Pas de front uni des religions
Les agapes auront duré presque trois heures. Après un mot d’introduction d’Agnès Buzyn et de Jean-François Delfraissy, chacun a pu exprimer son expérience professionnelle ou son point de vue sans brutalité ni acrimonie. Noëlle Châtelet, dont la présence avait été suggérée à Emmanuel Macron par Jean-Louis Touraine, a longuement témoigné sur le cas de sa mère qui avait choisi de se suicider. Présente aussi, Christiane Vienne, ministre wallonne de la santé de 2004 à 2007 fit part de son expérience sur l’aide active à mourir dans son pays. Vincent Morel a rappelé les différents cas de sédation d’un point de vue juridique. Pour sa part, François Clavairoly a insisté sur l’idée de « l’accompagnement jusqu’au bout, si le lien de confiance avec le corps médical est garanti » et sur le fait que « la responsabilité individuelle soit nécessairement associée à la responsabilité collective.»

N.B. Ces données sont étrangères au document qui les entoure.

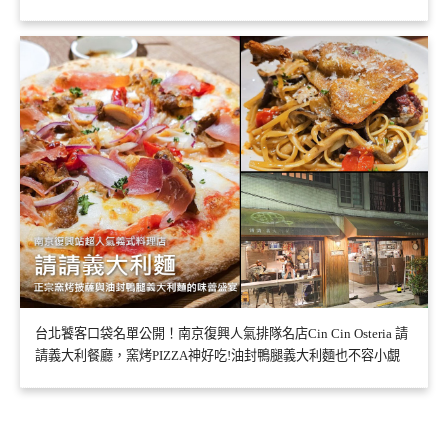
台北饕客口袋名單公開！南京復興人氣排隊名店Cin Cin Osteria 請
請義大利餐廳，窯烤PIZZA神好吃!油封鴨腿義大利麵也不容小覷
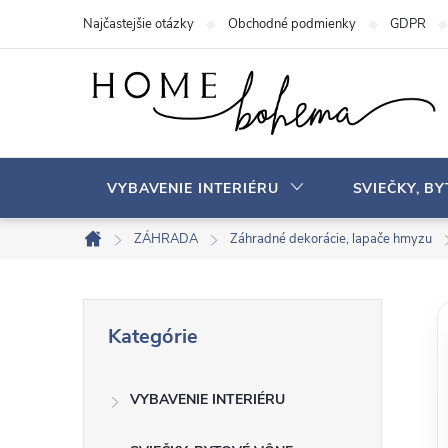
P
Najčastejšie otázky
Obchodné podmienky
GDPR
r
e
j
s
ť
n
VYBAVENIE INTERIÉRU
SVIEČKY, B
a
o
ZÁHRADA
Záhradné dekorácie, lapače hmyzu
D
b
o
s
m
B
P
a
o
Kategórie
r
v
h
o
e
s
VYBAVENIE INTERIÉRU
č
k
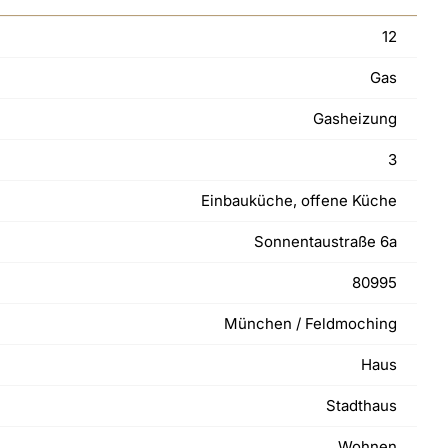
12
Gas
Gasheizung
3
Einbauküche, offene Küche
Sonnentaustraße 6a
80995
München / Feldmoching
Haus
Stadthaus
Wohnen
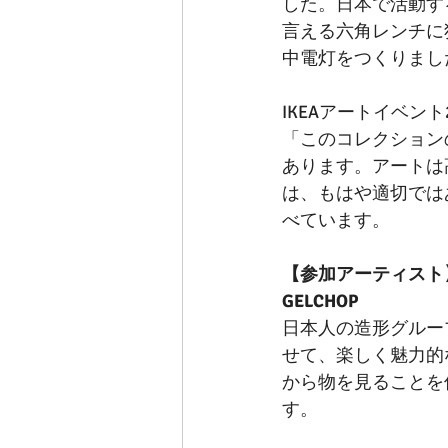
した。日本で活動する
言える六角レンチに
中電灯をつくりまし
IKEAアートイベント
「このコレクション
あります。アートは
は、もはや適切では
べています。
【参加アーティスト
GELCHOP
日本人の造形グルー
せて、楽しく魅力的
から物を見ることを
す。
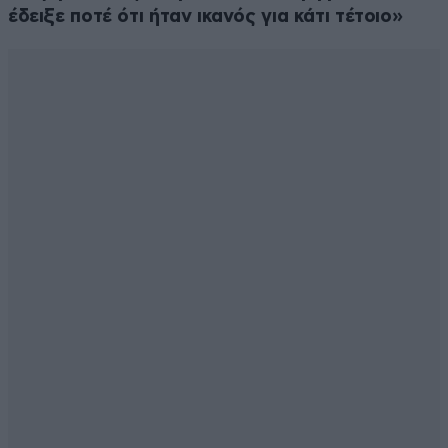
έδειξε ποτέ ότι ήταν ικανός για κάτι τέτοιο»
2022
06·05·2022 17:12
Όλοι τους Έλληνες ρομα η κάτι άλλο!
Απαντήστε
1
0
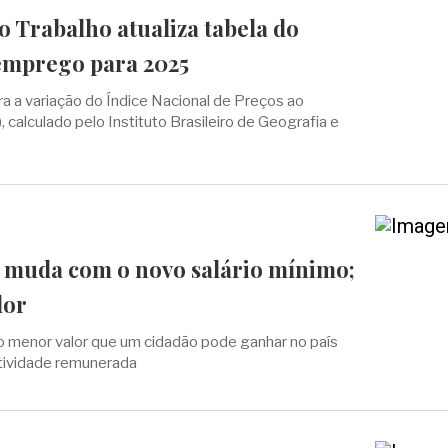
o Trabalho atualiza tabela do
emprego para 2025
ra a variação do Índice Nacional de Preços ao
calculado pelo Instituto Brasileiro de Geografia e
 muda com o novo salário mínimo;
lor
 o menor valor que um cidadão pode ganhar no país
tividade remunerada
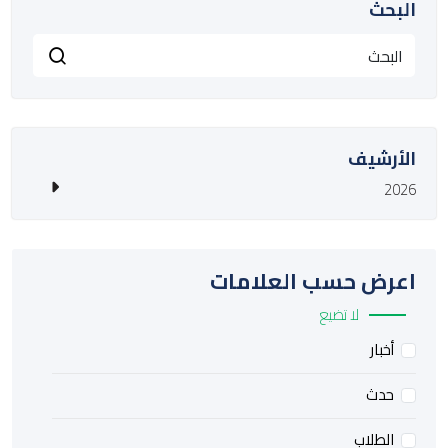
البحث
الأرشيف
2026
اعرض حسب العلامات
لا تضيع
أخبار
حدث
الطلاب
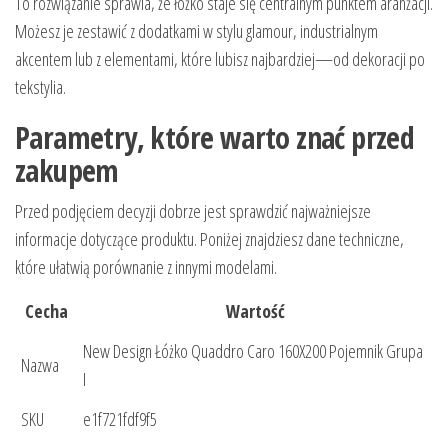
To rozwiązanie sprawia, że łóżko staje się centralnym punktem aranżacji.
Możesz je zestawić z dodatkami w stylu glamour, industrialnym
akcentem lub z elementami, które lubisz najbardziej—od dekoracji po
tekstylia.
Parametry, które warto znać przed
zakupem
Przed podjęciem decyzji dobrze jest sprawdzić najważniejsze
informacje dotyczące produktu. Poniżej znajdziesz dane techniczne,
które ułatwią porównanie z innymi modelami.
Cecha
Wartość
New Design Łóżko Quaddro Caro 160X200 Pojemnik Grupa
Nazwa
I
SKU
e1f721fdf9f5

Pourtant ce n’est pas l’archevêque de Paris mais le Grand rabbin de France qui a mis les pieds dans le tartare mi-cuit de langoustines aux agrumes, le filet de daurade au curry et la douceur citron praliné.

Michel Aupetit en est resté à son expérience de médecin, de ce qu’il a pu observer des soins palliatifs, insuffisamment développés, pour faire valoir le point de vue de l’Église catholique. Pourtant ce n’est pas l’archevêque de Paris mais le Grand rabbin de France qui a mis les pieds dans le tartare mi-cuit de langoustines aux agrumes, le filet de daurade au curry et la douceur citron praliné. Haïm Korsia est monté au créneau en rappelant son opposition totale à l’euthanasie : « Toute l’éthique médicale est basée sur le refus absolu de ce qui s’est passé dans les camps de la mort et plus particulièrement à Auschwitz. » En évoquant le code de Nüremberg, il a rappelé le contexte historique et les fondements qui sous-tendent l’appréciation de l’éthique médicale d’aujourd’hui. Et il n’a pas hésité à lâcher le mot « assassinat », feignant un lapsus, mais provoquant des remous indignés autour des verres de Corton grand cru 1999.
« Trois lignes se sont exprimées : ceux qui appellent à un renforcement des soins palliatifs, les inconditionnels de la responsabilité individuelle et ceux qui considèrent la vie comme sacrée », analyse François Clavairoly qui ajoute, réaliste : « Il n’y a pas de front uni entre les religions. »
Emmanuel Macron, accompagné de Marie Fontanel, sa conseillère santé, a pris des notes sur chaque intervention avant de faire une conclusion ouverte. Il s’est contenté de disserter sur l’oxymore « suicide assisté » sans révéler son point de vue personnel. « Il n’a pas tranché, croit savoir Jean-Louis Touraine. Il n’a pas encore une décision absolue sur ce sujet. » Emmanuel Macron a rappelé qu’il comptait sur les Etats-Généraux de la bioéthique pour que tous les points de vue puissent s’exprimer. En se levant de table, il a glissé à quelques-uns de ses hôtes qu’il reverrait les représentants religieux à la fin des débats sur la bioéthique.
Avant de partir vers minuit, certains invités lui ont fait dédicacer le menu.